--- Data under study ---

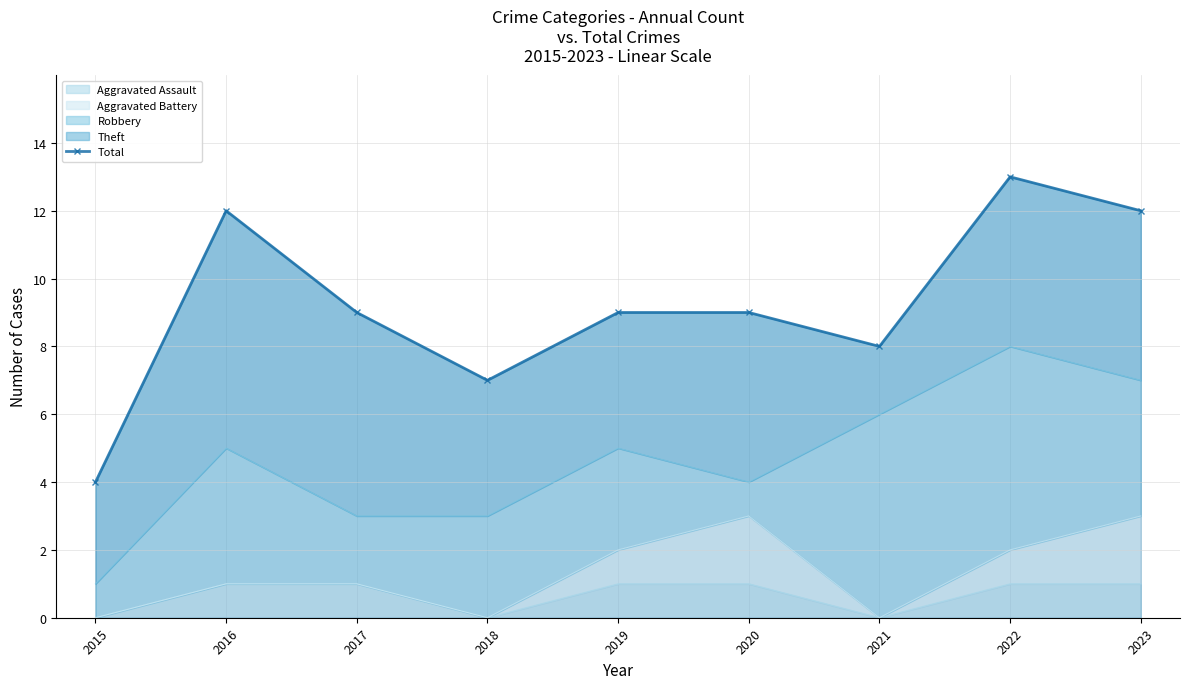

Reading left to right, list all the values displayed in this chart.

2015=4	2016=12	2017=9	2018=7	2019=9	2020=9	2021=8	2022=13	2023=12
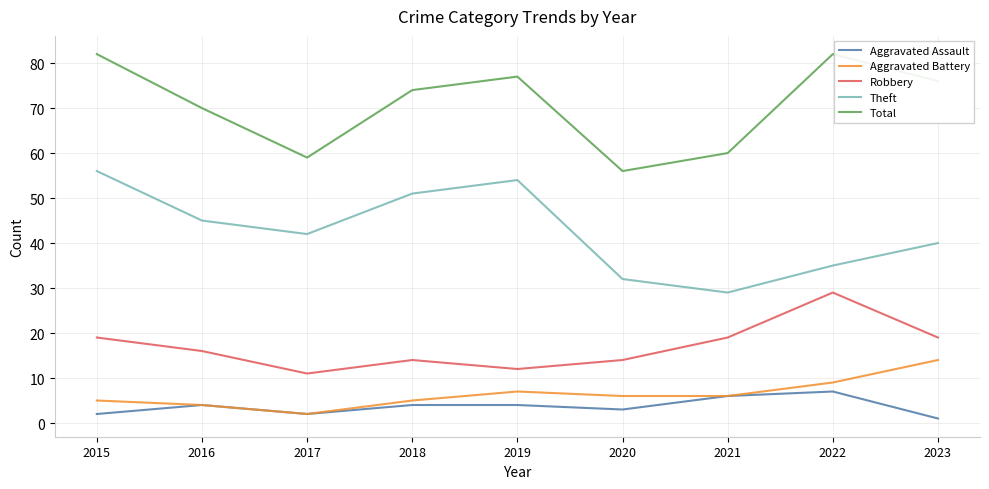

Is the value of Robbery at 2021 greater than the value of Total at 2015?

No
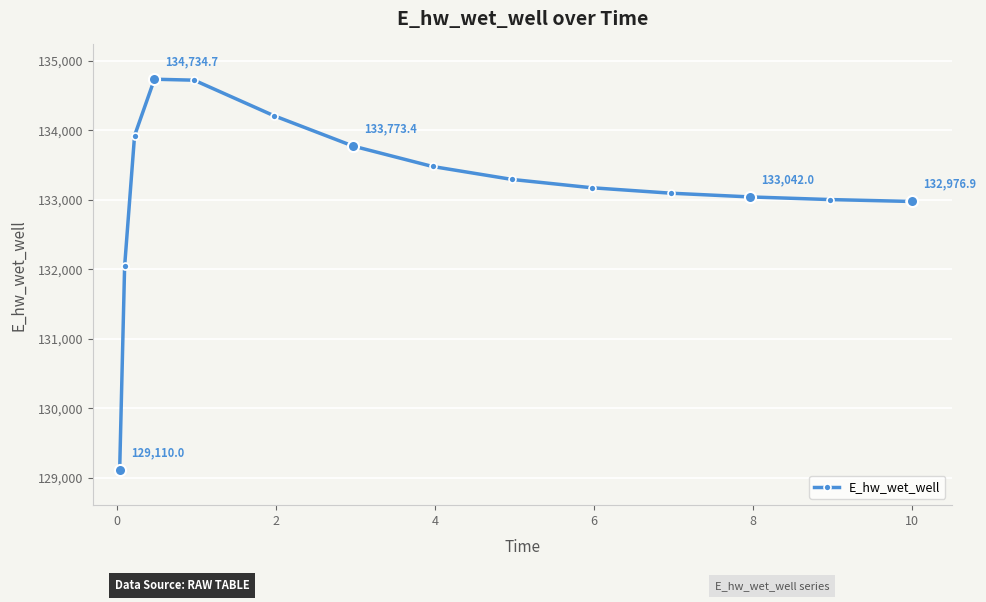

What is the sum of all values?

1997563.1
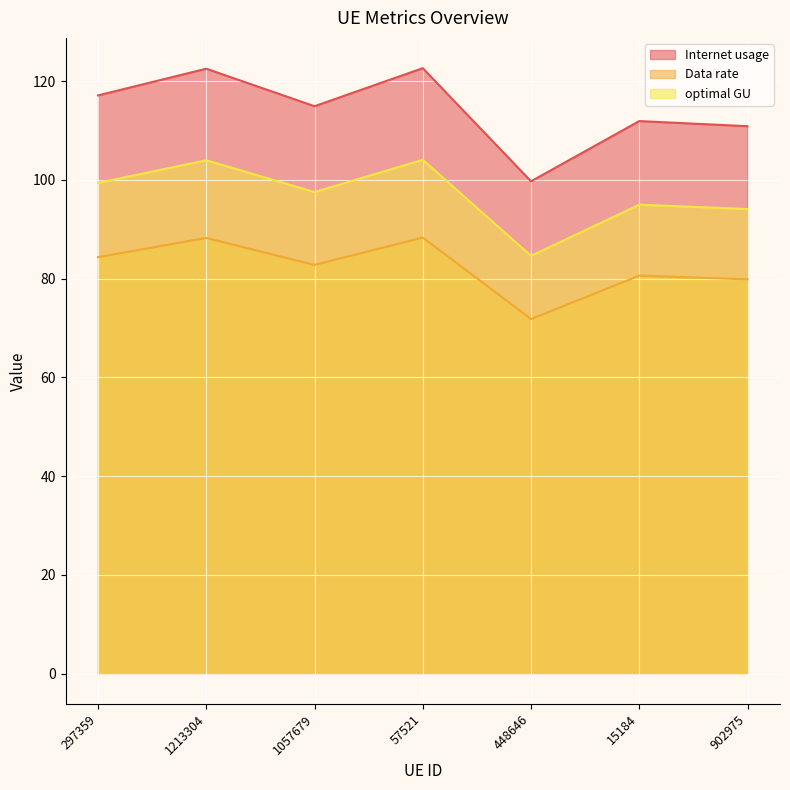

At which label is Internet usage closest to 80?

902975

---

Work task
Rewrite all of the records above, substituting "graph" for every occurrence of "chart" and leaving everything else unchanged. Omit the pictures from your answer.

Your solution
Reading left to right, list all the values displayed in this graph.

2015=4	2016=12	2017=9	2018=7	2019=9	2020=9	2021=8	2022=13	2023=12

Is the value of Robbery at 2021 greater than the value of Total at 2015?

No

What is the sum of all values?

1997563.1

At which label is Internet usage closest to 80?

902975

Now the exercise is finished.